Pourquoi la vidéo est-elle importante dans le contexte des ebooks ? Tout simplement parce que vidéo = belles pubs = revenus suffisant pour financer des contenus de qualité. Là où  le Kindle sera enfermé dans sa niche de livres / journaux payants, les terminaux équipés d’écran à technologie Mirasol seront plus versatiles (magazines et BD digitalisés) et plus confortables que l’iPad. Lancement prévu en fin d’année.

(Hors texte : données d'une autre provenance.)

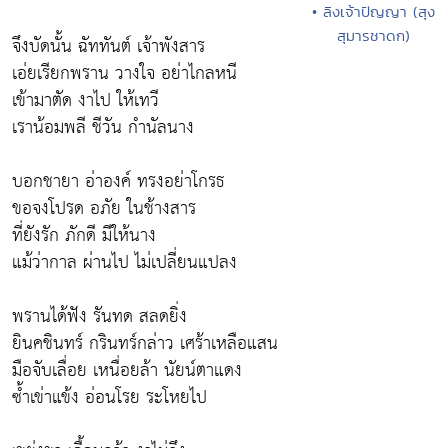
• ลิงเจ้าปัญญา (สุง
สุมารชาดก)
จึงบัดนั้น ฉัททันต์ เจ้าพังสาร
เอ่ยเรียกพราน วางใจ อย่าไกลหนี
เข้ามาตัด งาไป ให้เทวี
เราน้อมพลี ชีวัน กำนัลนาง
บอกชายา อ่าองค์ ทรงอย่าโกรธ
ขอจงโปรด อภัย ในช้างสาร
ที่ยังรัก ภักดี มีให้นาง
แม้ว่ากาล ผ่านไป ไม่เปลี่ยนแปลง
พรานได้ฟัง รันทด สลดยิ่ง
ยินคชินทร์ กรินทร์กล่าว เศร้าเหลือแสน
มือจับเลื่อย เหนื่อยล้า นัยน์ตาแดง
ซ้ำเข่าแข้ง อ่อนโรย ระโหยไป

2010, l’année de la convergence mobile ?

Smartphones, smartbooks, personal mobile television, feature phones, ebooks… Qualcomm est petit à petit en train de se positionner sur tous les segments à fort potentiel pour s’imposer comme l’outsider de référence par rapport à des acteurs sur-médiatisés (Google, Apple, Microsoft). En proposant une plateforme intégrée (la fameuse puce SnapDragon) Qualcomm se positionne à la croisée de nombreux usages :

  • Informatique (au travers de nombreuses applications disponibles sur des systèmes d’exploitation compatibles comme Android) ;
  • Internet (avec la connectivité permanente) ;
  • Multimédia (avec des composants dédié au codage / décodage audio et vidéo) ;
  • TV (avec le réseau MediaFlo) ;
  • Jeux (les capacités 3D des composants graphiques sont largement suffisantes pour ça) ;
  • Édition (grâce à sa technologie d’affichage)…

Tout ceci est très encourageant, et il ne manque plus qu’un domaine d’activité pour compléter ce tableau : La santé. Avec le vieillissement de la population et l’allongement de l’espérance de vie, ce sont des centaines des milliards de papy-boomers qui seront concernés par la nouvelle génération de terminaux à usage pseudo-médical :

  • Des téléphones simplifiés (avec de grosses touches) équipés d’une puce GPS et d’un bouton d’appel pour pouvoir facilement localisé et aider des personnes âgées en difficulté (subissant un malaise ou s’étant perdues car victime de la maladie d’Alzheimer) ;
  • Des visiophones simplifiés capables de faire du diagnostique à distance (comme le Health d’Intel) ou de retransmettre les constantes vitales de capteurs portées en permanence.

Outre les applications évidente pour les personnes du troisième âge, ce types de terminaux peut intéresser les pouvoirs publics qui y trouverait un avantage économique (cela coûte beaucoup moins cher de surveiller un patient à son domicile plutôt que dans une chambre d’hôpital). Ces terminaux seraient donc potentiellement subventionnés par la sécurité sociale dans le cadre de la médecine ambulatoire.

Plus que jamais je suis intimement convaincu que nous sommes à l’aube de gros changements dans notre façon d’appréhender les outils informatiques et de penser / concevoir les services qui accompagneront ces nouveaux usages.